## Dataset entries

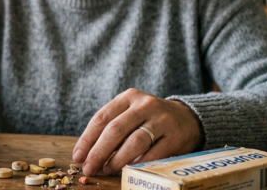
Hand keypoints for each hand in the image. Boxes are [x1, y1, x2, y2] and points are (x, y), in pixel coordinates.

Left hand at [72, 88, 203, 175]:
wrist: (188, 118)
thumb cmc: (149, 119)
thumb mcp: (131, 113)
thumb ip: (112, 128)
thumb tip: (87, 154)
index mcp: (129, 97)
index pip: (102, 117)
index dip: (87, 139)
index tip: (78, 156)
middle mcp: (145, 105)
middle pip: (116, 130)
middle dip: (99, 152)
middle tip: (89, 168)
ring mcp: (162, 120)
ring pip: (135, 142)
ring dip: (118, 160)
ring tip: (108, 170)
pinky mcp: (175, 136)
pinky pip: (154, 154)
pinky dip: (139, 164)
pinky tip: (129, 170)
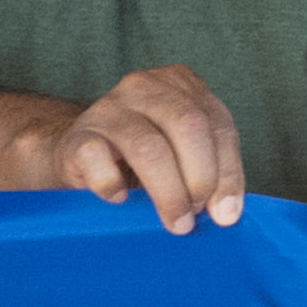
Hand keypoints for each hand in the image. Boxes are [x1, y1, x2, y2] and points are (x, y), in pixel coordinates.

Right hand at [45, 63, 251, 232]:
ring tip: (174, 222)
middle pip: (189, 126)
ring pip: (149, 147)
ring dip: (168, 192)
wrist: (79, 155)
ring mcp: (108, 108)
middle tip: (196, 214)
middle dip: (200, 178)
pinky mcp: (78, 136)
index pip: (219, 125)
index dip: (228, 173)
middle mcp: (145, 86)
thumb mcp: (182, 154)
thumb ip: (209, 172)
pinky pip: (98, 159)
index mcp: (181, 84)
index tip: (226, 213)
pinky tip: (121, 199)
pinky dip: (113, 185)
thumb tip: (226, 212)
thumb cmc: (141, 158)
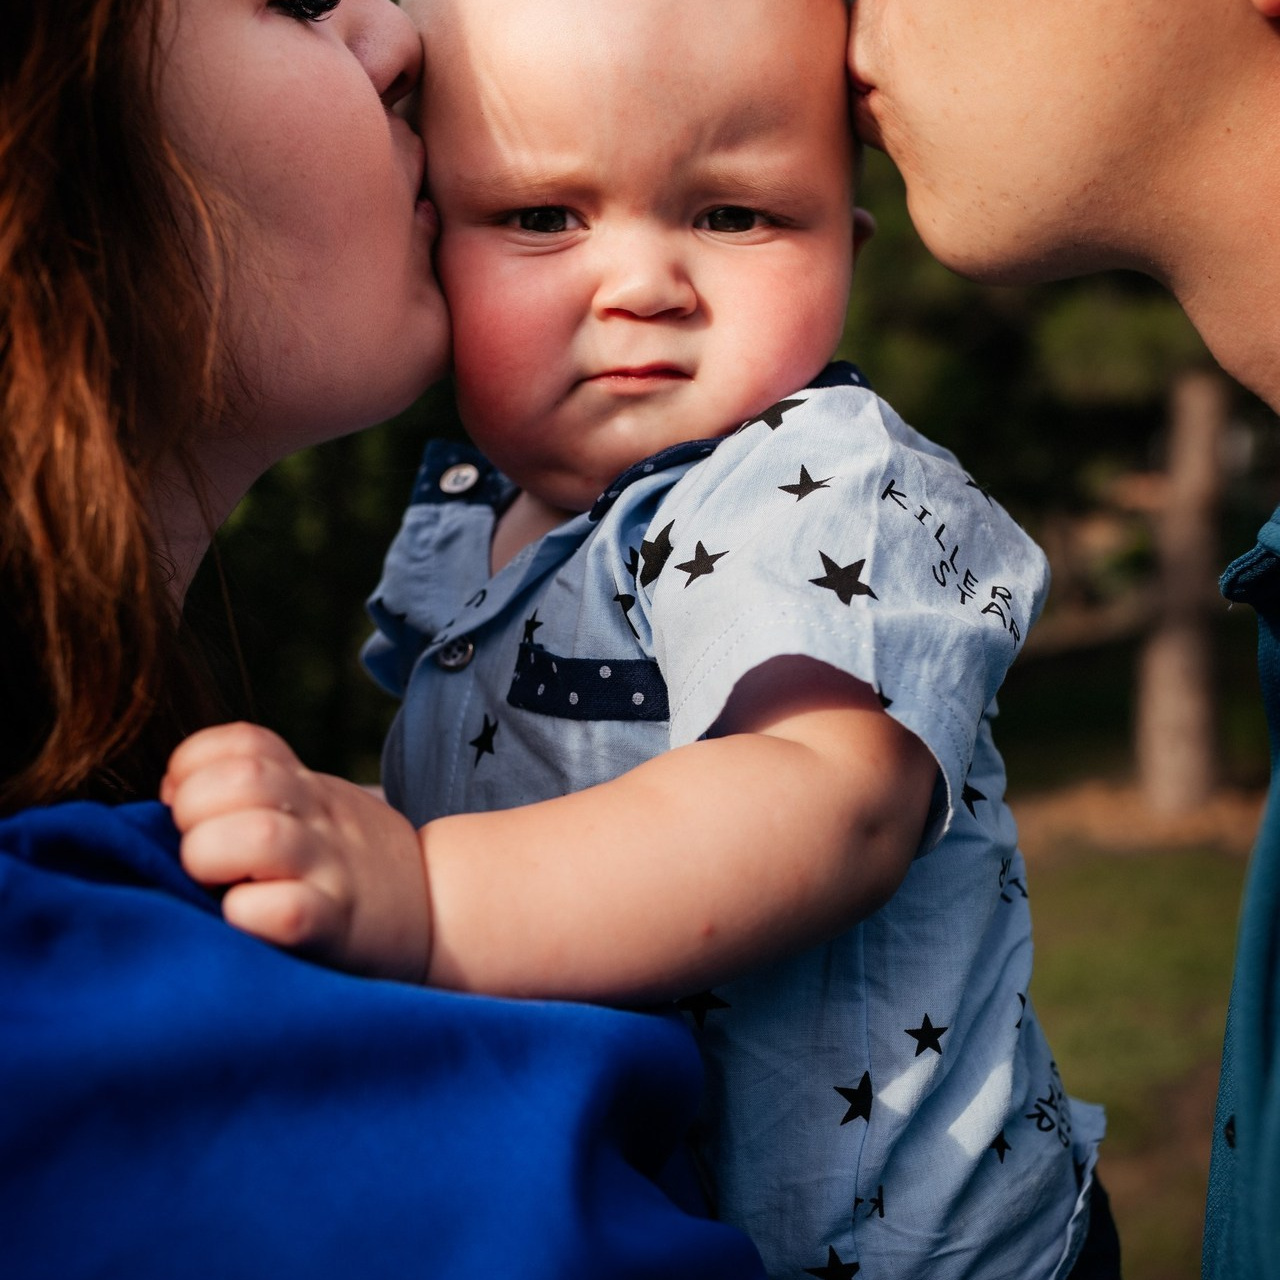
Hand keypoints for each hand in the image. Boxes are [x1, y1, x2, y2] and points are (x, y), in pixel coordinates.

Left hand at [162, 723, 430, 982]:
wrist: (442, 909)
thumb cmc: (353, 866)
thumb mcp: (318, 809)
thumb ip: (259, 795)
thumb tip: (169, 799)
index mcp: (308, 788)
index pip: (243, 742)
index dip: (194, 763)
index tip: (183, 801)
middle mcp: (318, 819)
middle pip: (242, 778)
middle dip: (193, 808)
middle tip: (197, 846)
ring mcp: (329, 869)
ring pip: (257, 835)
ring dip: (212, 855)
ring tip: (215, 882)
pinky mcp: (335, 926)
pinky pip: (285, 911)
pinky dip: (249, 913)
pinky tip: (245, 918)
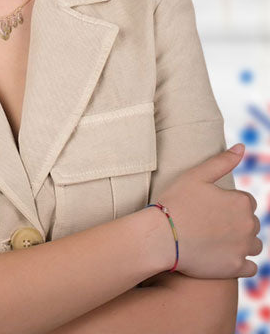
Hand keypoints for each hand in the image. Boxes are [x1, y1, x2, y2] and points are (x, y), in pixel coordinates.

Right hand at [156, 143, 260, 278]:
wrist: (161, 236)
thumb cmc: (175, 202)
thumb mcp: (196, 175)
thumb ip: (222, 161)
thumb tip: (242, 146)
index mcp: (241, 201)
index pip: (245, 201)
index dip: (227, 203)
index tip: (209, 206)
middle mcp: (249, 225)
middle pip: (251, 223)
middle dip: (235, 222)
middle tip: (208, 223)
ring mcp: (244, 248)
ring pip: (253, 245)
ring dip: (241, 242)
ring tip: (215, 239)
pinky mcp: (236, 268)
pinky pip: (250, 267)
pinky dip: (240, 262)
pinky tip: (222, 256)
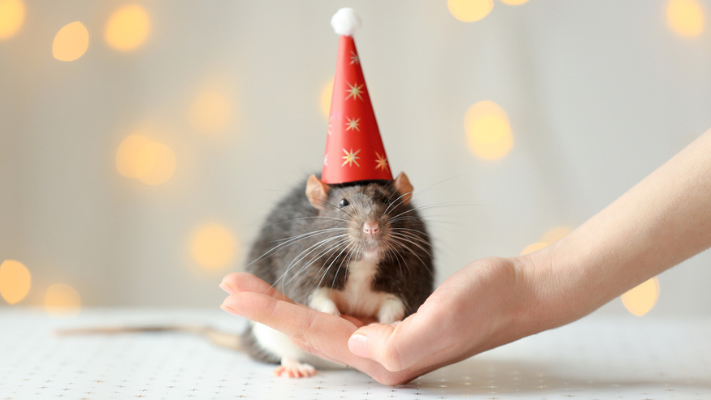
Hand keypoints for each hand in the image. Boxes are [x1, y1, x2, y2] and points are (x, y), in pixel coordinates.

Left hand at [220, 256, 538, 384]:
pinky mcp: (394, 328)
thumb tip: (357, 347)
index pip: (313, 333)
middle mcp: (380, 356)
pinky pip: (341, 320)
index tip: (234, 290)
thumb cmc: (488, 301)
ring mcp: (386, 343)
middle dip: (266, 308)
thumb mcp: (448, 318)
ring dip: (284, 305)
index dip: (271, 311)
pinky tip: (301, 301)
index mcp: (386, 358)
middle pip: (308, 331)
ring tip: (250, 288)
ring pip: (320, 325)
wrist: (519, 293)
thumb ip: (401, 343)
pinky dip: (313, 306)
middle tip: (228, 285)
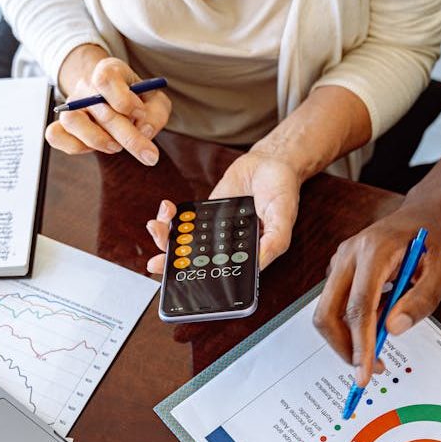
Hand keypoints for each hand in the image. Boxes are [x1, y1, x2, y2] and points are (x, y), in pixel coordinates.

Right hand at [46, 46, 171, 165]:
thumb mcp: (156, 101)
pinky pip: (55, 135)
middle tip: (149, 155)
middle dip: (129, 136)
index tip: (140, 113)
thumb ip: (156, 113)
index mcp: (109, 71)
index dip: (125, 101)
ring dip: (99, 140)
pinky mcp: (62, 126)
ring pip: (72, 121)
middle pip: (99, 109)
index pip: (105, 79)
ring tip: (117, 146)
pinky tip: (95, 148)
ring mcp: (71, 106)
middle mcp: (86, 87)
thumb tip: (143, 130)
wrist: (113, 100)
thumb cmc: (137, 101)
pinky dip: (75, 146)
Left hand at [145, 150, 300, 274]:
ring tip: (158, 227)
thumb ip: (273, 242)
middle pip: (196, 261)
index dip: (197, 279)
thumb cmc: (282, 191)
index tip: (178, 278)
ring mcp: (215, 230)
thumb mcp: (283, 218)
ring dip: (166, 238)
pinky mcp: (206, 213)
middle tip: (157, 261)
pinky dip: (172, 218)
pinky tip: (167, 211)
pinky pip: (185, 221)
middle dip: (172, 262)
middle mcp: (229, 246)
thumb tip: (257, 263)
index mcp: (247, 254)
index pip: (219, 274)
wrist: (270, 162)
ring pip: (186, 242)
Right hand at [313, 203, 440, 386]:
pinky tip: (375, 325)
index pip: (358, 306)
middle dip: (343, 347)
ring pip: (328, 311)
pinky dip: (350, 325)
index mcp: (373, 251)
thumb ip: (421, 299)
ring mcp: (340, 261)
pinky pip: (335, 304)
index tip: (365, 371)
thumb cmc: (436, 239)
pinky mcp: (340, 270)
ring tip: (378, 349)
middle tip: (368, 369)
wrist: (426, 214)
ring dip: (347, 338)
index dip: (360, 344)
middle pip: (328, 312)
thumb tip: (394, 328)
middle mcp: (348, 255)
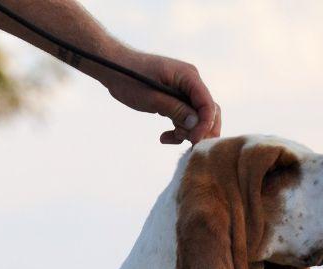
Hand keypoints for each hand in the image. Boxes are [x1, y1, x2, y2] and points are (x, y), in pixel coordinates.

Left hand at [102, 47, 219, 144]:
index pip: (208, 103)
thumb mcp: (152, 97)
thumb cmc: (130, 78)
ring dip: (186, 132)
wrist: (114, 68)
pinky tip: (163, 137)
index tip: (193, 141)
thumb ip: (175, 110)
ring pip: (196, 117)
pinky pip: (184, 117)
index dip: (205, 124)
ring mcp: (183, 91)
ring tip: (167, 138)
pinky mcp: (175, 99)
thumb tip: (196, 124)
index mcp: (188, 76)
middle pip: (208, 111)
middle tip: (187, 146)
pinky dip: (177, 129)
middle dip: (200, 130)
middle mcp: (190, 82)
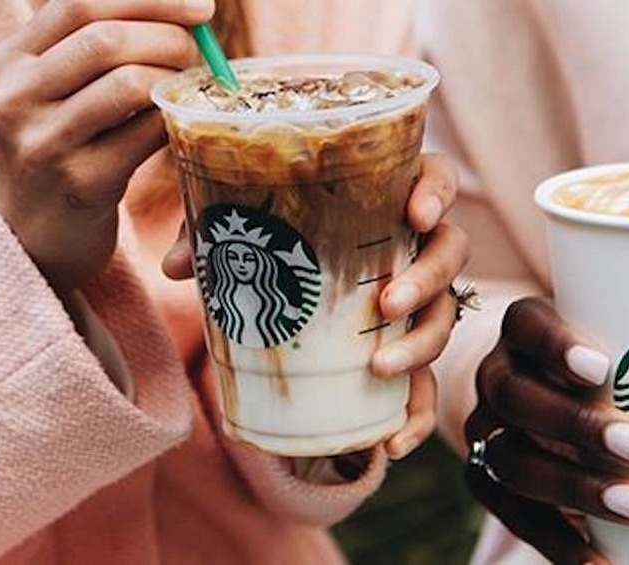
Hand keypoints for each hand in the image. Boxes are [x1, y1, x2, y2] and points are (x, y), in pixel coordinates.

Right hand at [0, 0, 213, 291]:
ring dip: (175, 82)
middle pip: (107, 40)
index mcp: (10, 59)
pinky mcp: (80, 184)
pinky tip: (180, 126)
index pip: (81, 3)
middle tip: (199, 58)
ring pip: (129, 84)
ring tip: (188, 92)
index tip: (201, 8)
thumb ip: (93, 47)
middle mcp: (16, 97)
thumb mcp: (54, 89)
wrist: (33, 234)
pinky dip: (174, 122)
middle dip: (170, 40)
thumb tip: (179, 11)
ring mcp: (44, 143)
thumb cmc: (63, 146)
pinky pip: (145, 135)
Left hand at [163, 154, 468, 460]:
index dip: (437, 193)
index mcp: (387, 201)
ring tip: (380, 366)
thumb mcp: (246, 227)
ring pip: (444, 318)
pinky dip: (415, 419)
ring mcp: (418, 304)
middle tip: (387, 302)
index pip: (435, 180)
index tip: (416, 215)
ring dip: (422, 344)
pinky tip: (391, 444)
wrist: (287, 290)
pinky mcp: (406, 354)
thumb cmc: (277, 239)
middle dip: (427, 279)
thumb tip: (176, 266)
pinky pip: (426, 389)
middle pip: (451, 252)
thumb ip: (212, 232)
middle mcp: (414, 249)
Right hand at [465, 297, 628, 564]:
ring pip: (511, 458)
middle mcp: (498, 375)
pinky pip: (510, 512)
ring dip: (572, 487)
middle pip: (517, 395)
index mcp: (528, 331)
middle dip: (577, 425)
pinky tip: (598, 562)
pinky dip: (554, 541)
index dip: (556, 344)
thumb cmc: (602, 366)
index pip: (526, 323)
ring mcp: (488, 429)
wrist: (539, 394)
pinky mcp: (487, 478)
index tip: (607, 369)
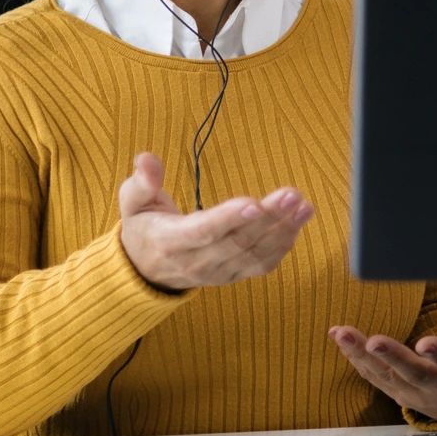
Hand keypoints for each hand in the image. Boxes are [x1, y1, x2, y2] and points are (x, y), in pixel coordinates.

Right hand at [117, 152, 314, 291]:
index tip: (253, 202)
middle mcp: (196, 262)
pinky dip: (282, 246)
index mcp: (170, 241)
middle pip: (237, 241)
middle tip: (292, 195)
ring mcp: (217, 273)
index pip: (203, 231)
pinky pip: (260, 265)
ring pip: (254, 255)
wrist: (146, 270)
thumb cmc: (143, 227)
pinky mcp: (232, 275)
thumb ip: (142, 182)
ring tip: (304, 206)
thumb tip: (147, 160)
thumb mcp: (132, 202)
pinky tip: (297, 224)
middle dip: (268, 218)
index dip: (228, 219)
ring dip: (283, 231)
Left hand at [329, 273, 436, 424]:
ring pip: (387, 376)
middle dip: (392, 357)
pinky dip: (355, 360)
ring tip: (342, 334)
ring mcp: (415, 391)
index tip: (425, 342)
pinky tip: (341, 339)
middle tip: (372, 341)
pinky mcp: (397, 391)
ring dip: (361, 356)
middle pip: (414, 372)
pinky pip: (374, 377)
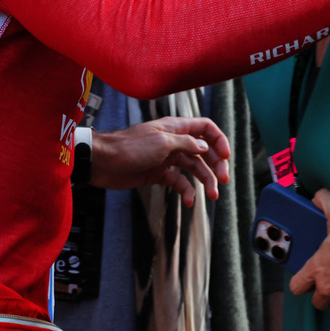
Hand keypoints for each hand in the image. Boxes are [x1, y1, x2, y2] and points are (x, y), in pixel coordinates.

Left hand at [89, 116, 230, 205]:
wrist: (103, 162)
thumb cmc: (129, 148)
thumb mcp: (161, 143)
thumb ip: (185, 144)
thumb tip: (204, 147)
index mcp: (175, 128)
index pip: (205, 128)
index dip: (219, 140)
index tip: (226, 157)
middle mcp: (174, 141)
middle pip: (203, 150)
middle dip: (216, 164)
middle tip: (223, 180)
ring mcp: (166, 158)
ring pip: (194, 168)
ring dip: (206, 180)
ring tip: (214, 196)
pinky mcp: (158, 173)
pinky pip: (178, 182)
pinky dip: (186, 191)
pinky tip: (189, 202)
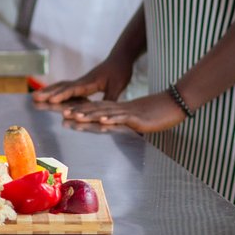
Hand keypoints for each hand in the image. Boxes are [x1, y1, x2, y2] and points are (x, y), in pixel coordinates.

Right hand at [32, 55, 133, 104]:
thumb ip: (109, 98)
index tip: (51, 100)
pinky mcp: (82, 82)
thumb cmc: (120, 71)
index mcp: (90, 82)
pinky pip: (66, 87)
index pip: (73, 89)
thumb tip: (102, 112)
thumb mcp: (118, 86)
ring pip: (62, 86)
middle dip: (48, 93)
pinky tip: (52, 95)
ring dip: (49, 91)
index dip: (62, 95)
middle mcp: (82, 81)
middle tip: (34, 98)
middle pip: (62, 87)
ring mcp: (81, 81)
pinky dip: (57, 90)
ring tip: (35, 96)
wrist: (120, 58)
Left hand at [59, 93, 185, 133]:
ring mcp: (127, 112)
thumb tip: (116, 129)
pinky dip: (111, 119)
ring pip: (104, 113)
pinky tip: (100, 121)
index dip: (80, 113)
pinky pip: (122, 118)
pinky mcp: (136, 117)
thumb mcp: (137, 121)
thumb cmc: (157, 114)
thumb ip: (126, 124)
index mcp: (118, 110)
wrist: (173, 104)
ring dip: (89, 115)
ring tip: (74, 117)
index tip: (65, 116)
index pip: (95, 111)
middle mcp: (119, 109)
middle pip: (96, 111)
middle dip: (78, 113)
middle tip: (61, 115)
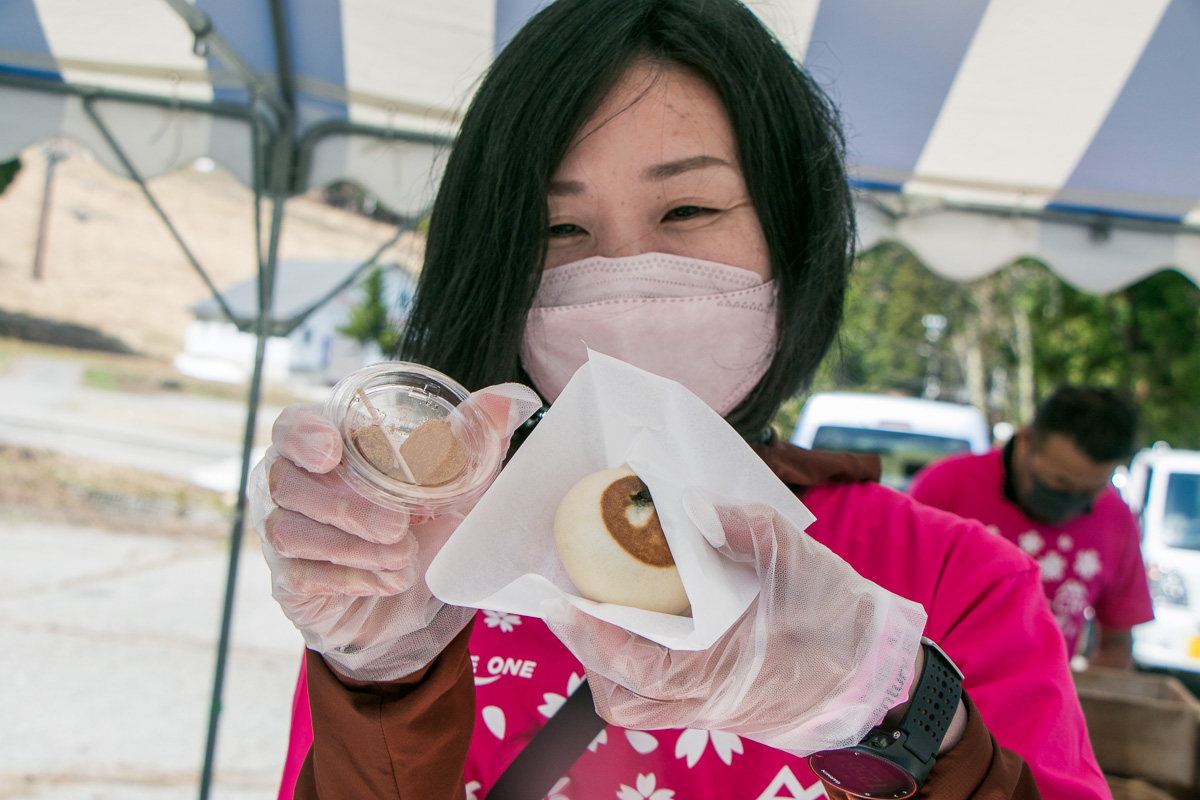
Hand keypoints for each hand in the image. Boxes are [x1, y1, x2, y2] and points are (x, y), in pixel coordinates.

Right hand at [250, 382, 541, 680]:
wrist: (412, 597)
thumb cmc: (425, 522)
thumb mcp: (457, 481)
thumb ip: (476, 437)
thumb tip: (508, 399)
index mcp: (325, 445)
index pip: (291, 427)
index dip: (304, 435)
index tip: (333, 451)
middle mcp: (292, 484)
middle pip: (286, 481)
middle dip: (345, 505)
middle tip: (397, 526)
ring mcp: (283, 531)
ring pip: (289, 531)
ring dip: (352, 546)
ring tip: (403, 556)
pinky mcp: (289, 579)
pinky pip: (302, 575)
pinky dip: (351, 578)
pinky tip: (388, 580)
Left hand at [544, 488, 927, 754]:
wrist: (879, 677)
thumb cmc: (841, 621)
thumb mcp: (800, 561)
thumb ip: (745, 527)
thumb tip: (691, 504)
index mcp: (723, 674)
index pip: (638, 666)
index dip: (596, 634)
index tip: (568, 598)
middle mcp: (709, 703)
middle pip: (623, 701)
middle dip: (589, 655)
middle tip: (572, 605)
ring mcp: (713, 713)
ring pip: (638, 707)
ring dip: (609, 666)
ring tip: (598, 615)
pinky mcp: (719, 710)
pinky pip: (661, 701)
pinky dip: (637, 669)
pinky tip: (640, 628)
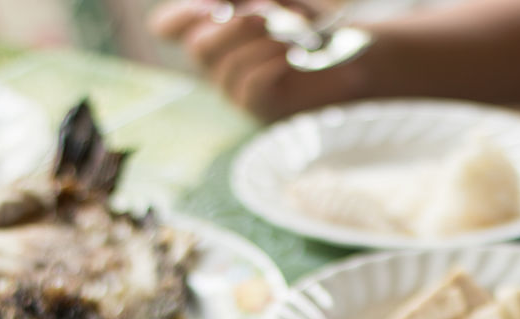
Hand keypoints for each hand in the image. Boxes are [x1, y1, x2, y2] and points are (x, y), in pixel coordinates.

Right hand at [148, 0, 363, 120]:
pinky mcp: (259, 108)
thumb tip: (222, 1)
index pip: (167, 26)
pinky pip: (250, 86)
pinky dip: (272, 63)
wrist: (352, 54)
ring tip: (295, 31)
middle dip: (234, 26)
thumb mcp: (279, 2)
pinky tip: (295, 53)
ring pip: (225, 66)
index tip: (216, 5)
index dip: (180, 16)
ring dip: (262, 41)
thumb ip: (247, 0)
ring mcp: (234, 88)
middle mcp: (215, 61)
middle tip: (269, 12)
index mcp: (210, 28)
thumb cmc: (310, 21)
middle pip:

## What to work on
Look through the material above. Copy each line where the word "Right" appears.

## Exercise solution
Right hand at [45, 63, 251, 232]:
Right hand at [156, 143, 260, 278]:
Right hand at [46, 46, 171, 165]:
Right hand at [313, 203, 440, 386]:
Right hand at [0, 0, 213, 291]:
Right hand at [465, 297, 628, 564]:
Right hand at [117, 152, 314, 291]:
Right hand at [32, 55, 133, 104]:
Right hand at [250, 382, 541, 680]:
Right hand at [148, 0, 363, 120]:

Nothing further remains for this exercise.